Par son ampleur, sa fluidité formelle, son timbre testamentaire, Sable mouvant
cristallise tout ce qu'une vie peut transmettre d'expérience, d'intuition, de
lumière visitée. Cette alliance rare de pensée et de grâce fait passer, dans le
champ de la poésie vécue, comme un souffle de révélation : ici, une voix fragile
et souveraine change une destinée, même à son terme terrestre, en un mouvement
d'approche. "De ma vie, je n'aurai jamais rien su faire de particulièrement
remarquable pour la gagner, ni pour la perdre", avouait Pierre Reverdy, pour
souligner de la façon la plus légère et la plus ironique qui soit combien sa
biographie n'était pas celle d'un carriériste des lettres.

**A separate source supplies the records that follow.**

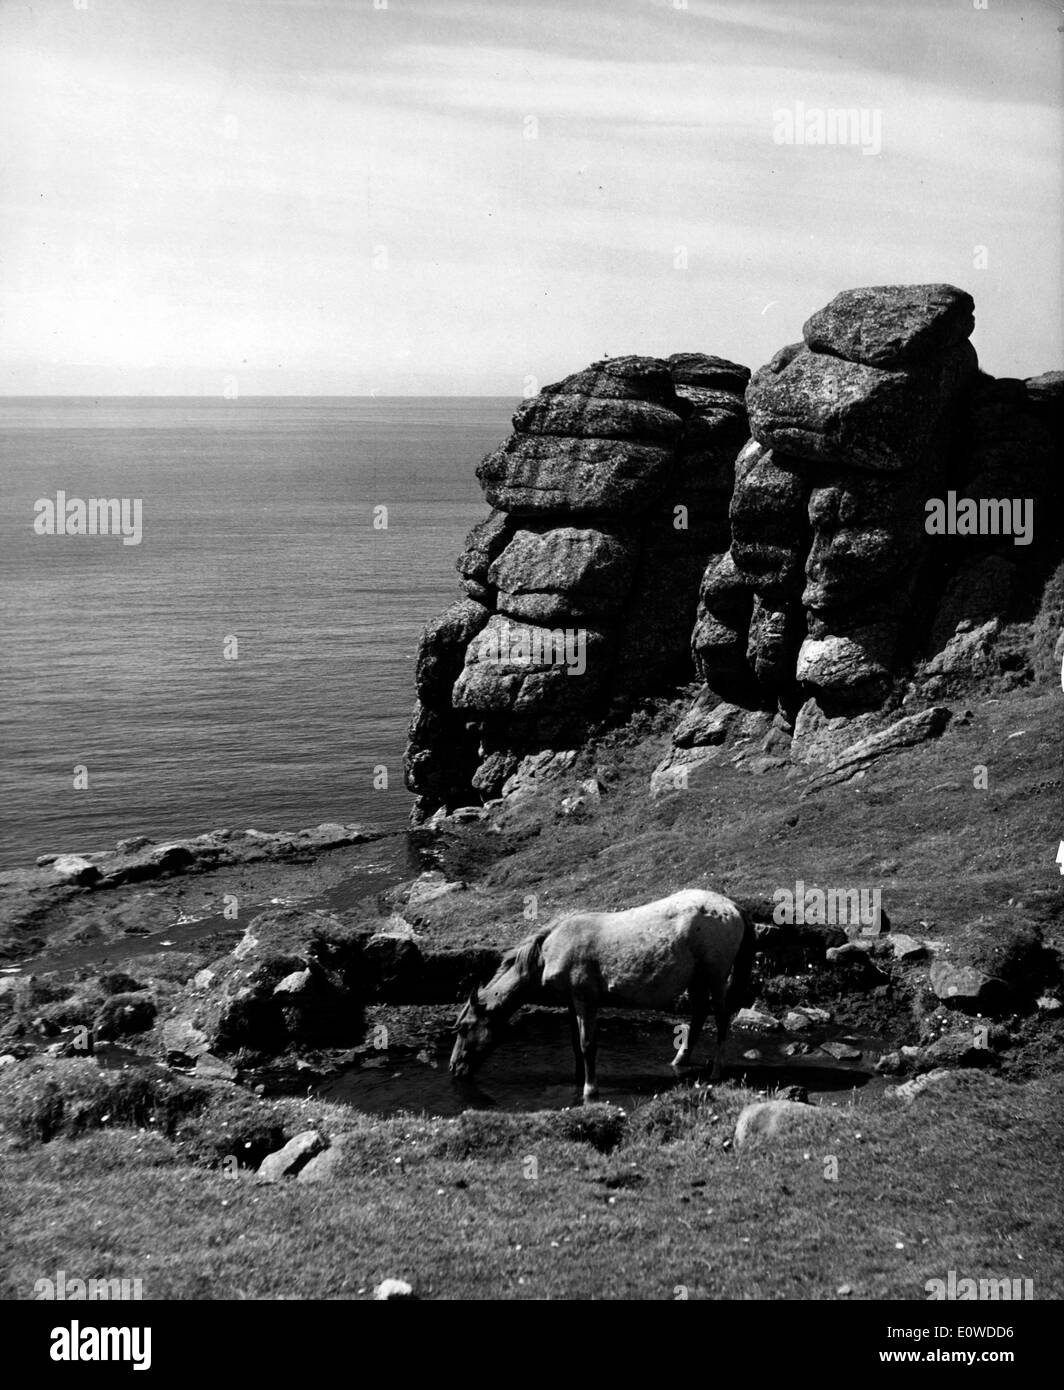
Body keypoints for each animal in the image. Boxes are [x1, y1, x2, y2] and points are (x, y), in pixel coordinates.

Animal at [447, 889, 756, 1106]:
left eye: (464, 1028)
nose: (453, 1068)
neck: (550, 952)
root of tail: (733, 907)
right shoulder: (572, 1002)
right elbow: (576, 1045)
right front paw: (577, 1080)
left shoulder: (586, 1001)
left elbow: (588, 1045)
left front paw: (589, 1090)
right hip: (697, 980)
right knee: (700, 1013)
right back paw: (679, 1060)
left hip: (715, 977)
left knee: (721, 1017)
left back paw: (716, 1070)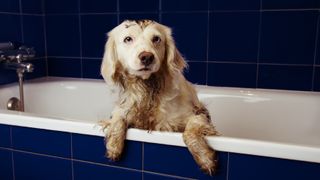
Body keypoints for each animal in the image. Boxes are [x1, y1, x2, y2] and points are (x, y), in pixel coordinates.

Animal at [100, 20, 218, 176]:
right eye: (128, 39)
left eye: (156, 39)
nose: (146, 57)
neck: (148, 88)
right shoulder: (124, 108)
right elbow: (118, 119)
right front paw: (114, 146)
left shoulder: (198, 114)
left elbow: (190, 132)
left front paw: (205, 158)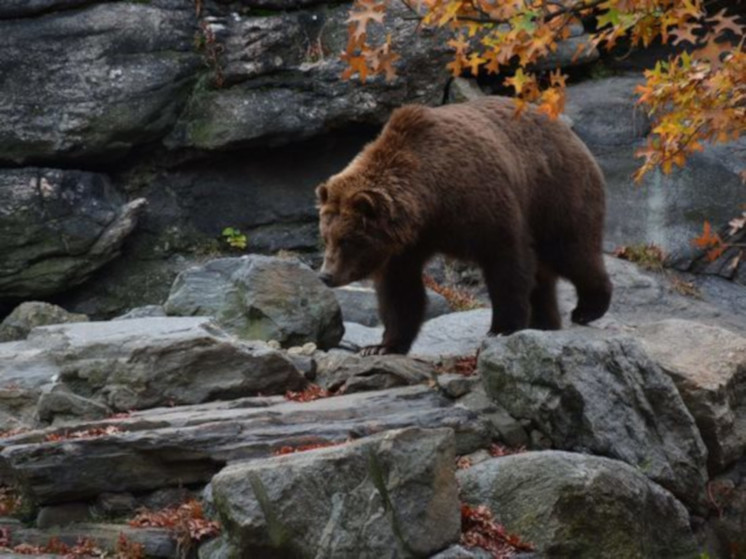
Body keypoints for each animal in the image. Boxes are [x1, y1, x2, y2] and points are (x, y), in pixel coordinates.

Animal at [314, 97, 612, 354]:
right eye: (326, 238)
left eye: (348, 240)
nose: (326, 275)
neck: (431, 204)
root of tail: (567, 131)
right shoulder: (404, 247)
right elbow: (400, 291)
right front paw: (381, 346)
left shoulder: (480, 203)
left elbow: (508, 262)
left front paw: (501, 328)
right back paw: (545, 322)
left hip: (555, 193)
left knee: (572, 250)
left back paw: (588, 307)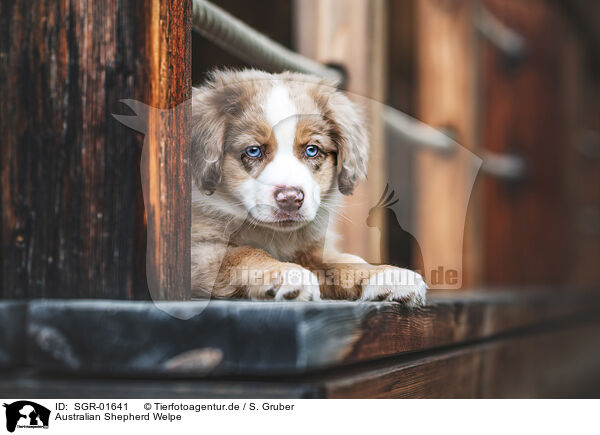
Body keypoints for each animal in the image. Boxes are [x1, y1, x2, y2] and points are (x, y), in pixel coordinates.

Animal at [191, 69, 426, 306]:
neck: (272, 234)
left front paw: (387, 274)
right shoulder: (198, 250)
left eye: (311, 150)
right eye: (253, 151)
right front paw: (286, 273)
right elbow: (243, 254)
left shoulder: (312, 248)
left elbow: (340, 260)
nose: (290, 199)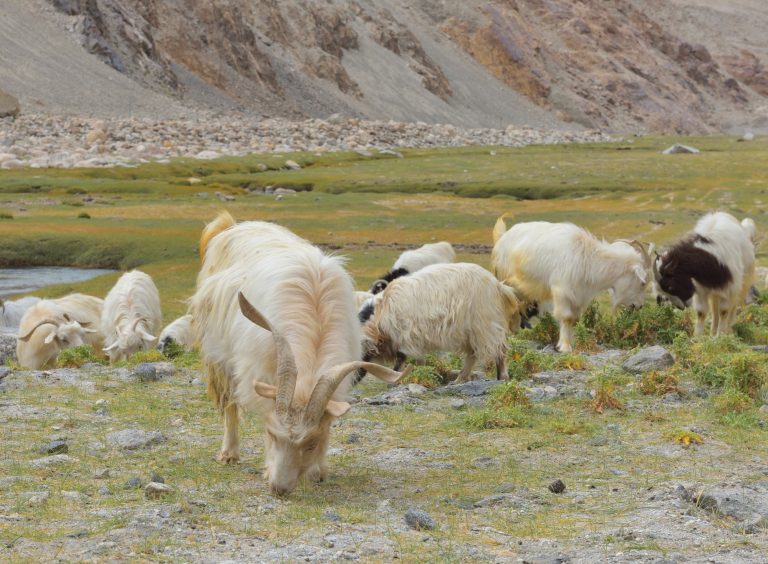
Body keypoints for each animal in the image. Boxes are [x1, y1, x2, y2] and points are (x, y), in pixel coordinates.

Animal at [189, 212, 406, 496]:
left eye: (312, 443)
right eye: (272, 434)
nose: (279, 488)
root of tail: (233, 226)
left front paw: (318, 471)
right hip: (218, 353)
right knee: (229, 404)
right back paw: (229, 453)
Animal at [359, 262, 521, 383]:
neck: (381, 312)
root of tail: (499, 286)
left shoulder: (407, 338)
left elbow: (402, 363)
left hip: (485, 326)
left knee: (500, 350)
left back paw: (502, 377)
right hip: (472, 332)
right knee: (473, 354)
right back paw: (460, 379)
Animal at [491, 216, 651, 352]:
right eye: (643, 283)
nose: (639, 306)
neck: (588, 258)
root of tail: (502, 237)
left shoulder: (579, 296)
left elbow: (574, 320)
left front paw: (573, 342)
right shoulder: (561, 291)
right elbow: (566, 317)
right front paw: (564, 347)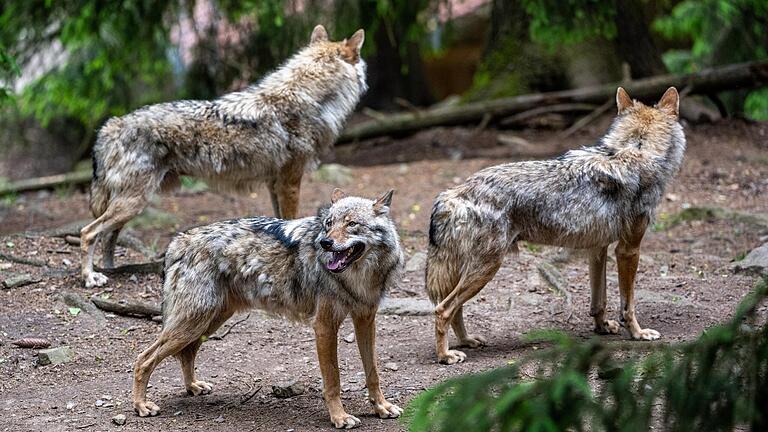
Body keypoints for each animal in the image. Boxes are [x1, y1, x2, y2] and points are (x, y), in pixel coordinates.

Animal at [79, 22, 368, 286]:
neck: (308, 98)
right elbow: (290, 221)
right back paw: (91, 277)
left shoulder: (274, 183)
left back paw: (110, 270)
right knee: (88, 232)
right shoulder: (290, 181)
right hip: (133, 202)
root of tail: (110, 125)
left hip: (130, 204)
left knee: (108, 237)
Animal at [133, 188, 404, 428]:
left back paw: (193, 387)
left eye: (352, 224)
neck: (359, 278)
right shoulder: (324, 326)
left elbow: (373, 372)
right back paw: (141, 405)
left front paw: (381, 407)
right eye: (328, 224)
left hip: (207, 323)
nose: (325, 243)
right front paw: (339, 417)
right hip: (192, 323)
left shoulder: (366, 320)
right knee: (144, 358)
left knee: (187, 353)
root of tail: (177, 241)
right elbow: (333, 379)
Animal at [426, 86, 684, 362]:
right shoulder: (628, 250)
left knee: (455, 308)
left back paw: (466, 342)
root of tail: (452, 194)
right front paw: (638, 334)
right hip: (486, 268)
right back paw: (445, 356)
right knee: (443, 309)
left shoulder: (598, 249)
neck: (637, 149)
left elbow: (599, 302)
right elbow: (628, 304)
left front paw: (602, 328)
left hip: (473, 271)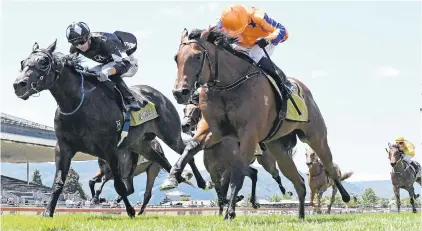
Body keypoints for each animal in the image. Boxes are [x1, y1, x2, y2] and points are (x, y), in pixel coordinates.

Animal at [14, 40, 208, 218]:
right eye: (23, 62)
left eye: (43, 62)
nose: (19, 85)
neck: (78, 103)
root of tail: (160, 96)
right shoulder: (64, 147)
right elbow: (59, 183)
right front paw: (48, 212)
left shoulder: (110, 149)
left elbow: (119, 185)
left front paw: (129, 211)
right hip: (140, 144)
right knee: (160, 159)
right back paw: (176, 178)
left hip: (170, 135)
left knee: (186, 151)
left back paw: (200, 182)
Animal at [166, 28, 352, 220]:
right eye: (176, 57)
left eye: (197, 56)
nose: (180, 92)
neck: (228, 85)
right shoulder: (214, 130)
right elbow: (191, 148)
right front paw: (172, 177)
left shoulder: (248, 135)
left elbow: (237, 172)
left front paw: (230, 212)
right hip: (279, 149)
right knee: (299, 182)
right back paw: (301, 216)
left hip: (315, 136)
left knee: (328, 165)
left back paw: (344, 195)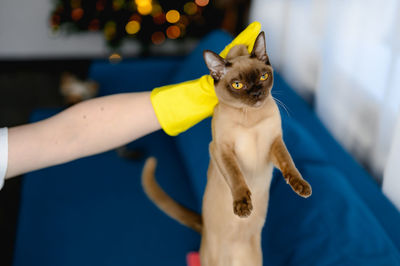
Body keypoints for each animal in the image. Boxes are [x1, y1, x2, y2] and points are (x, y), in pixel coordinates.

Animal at [141, 31, 312, 266]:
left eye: (263, 77)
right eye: (238, 85)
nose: (257, 93)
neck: (250, 118)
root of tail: (203, 229)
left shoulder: (274, 143)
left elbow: (289, 164)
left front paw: (301, 187)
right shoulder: (221, 149)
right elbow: (236, 175)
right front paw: (243, 207)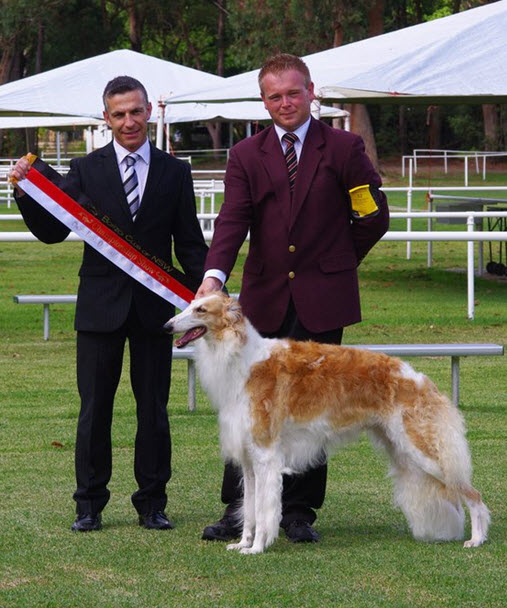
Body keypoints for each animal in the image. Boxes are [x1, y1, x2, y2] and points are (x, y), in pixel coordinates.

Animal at [165, 292, 490, 552]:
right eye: (190, 305)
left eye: (200, 310)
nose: (167, 326)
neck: (242, 360)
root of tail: (419, 378)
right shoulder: (248, 457)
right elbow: (249, 510)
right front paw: (242, 543)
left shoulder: (266, 455)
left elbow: (264, 509)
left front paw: (257, 548)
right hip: (402, 446)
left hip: (422, 449)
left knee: (473, 495)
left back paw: (476, 539)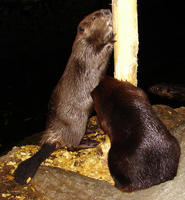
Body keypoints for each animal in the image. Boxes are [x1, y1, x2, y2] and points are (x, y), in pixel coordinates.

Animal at [13, 9, 113, 184]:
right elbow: (98, 54)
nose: (107, 11)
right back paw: (90, 142)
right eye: (94, 16)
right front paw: (112, 39)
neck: (81, 42)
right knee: (71, 146)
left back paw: (93, 129)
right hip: (76, 123)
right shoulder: (86, 52)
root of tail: (51, 141)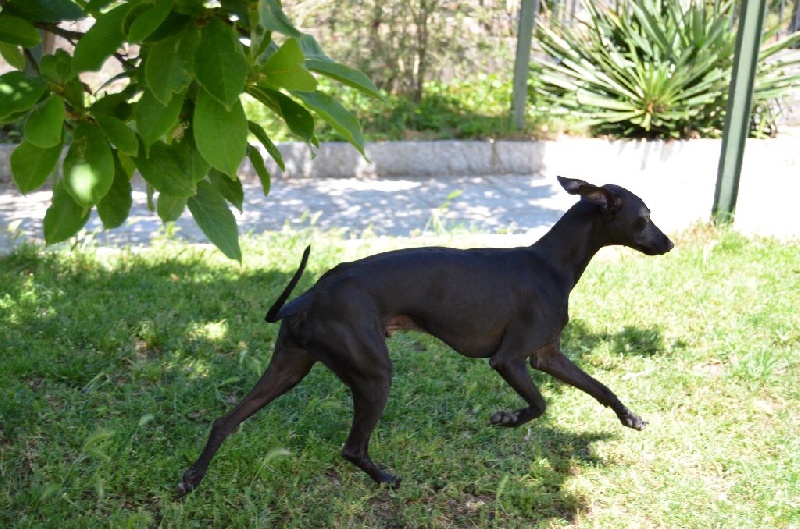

Né à Narbonne en
1889, Pierre Reverdy avait fondé la revue Nord-Sud, qui annonçait le surréalisme
avec quelques années d'avance. Dès 1926, il se retirait près de l'abbaye de
Solesmes où il demeurait jusqu'à sa mort, en 1960. Lui qui avait anticipé bien
des avant-gardes s'était éloigné, quand des suiveurs plus tacticiens
commençaient à occuper le haut du pavé littéraire. La mise à distance était ce
qui fondait à la fois son existence et son écriture. "La poésie, c'est le
bouche-abîme du réel désiré qui manque", disait-il. Son oeuvre s'impose
désormais, solitaire et inégalée, au point que l'on a pu suggérer qu'il n'était
pas poète : il était la poésie même.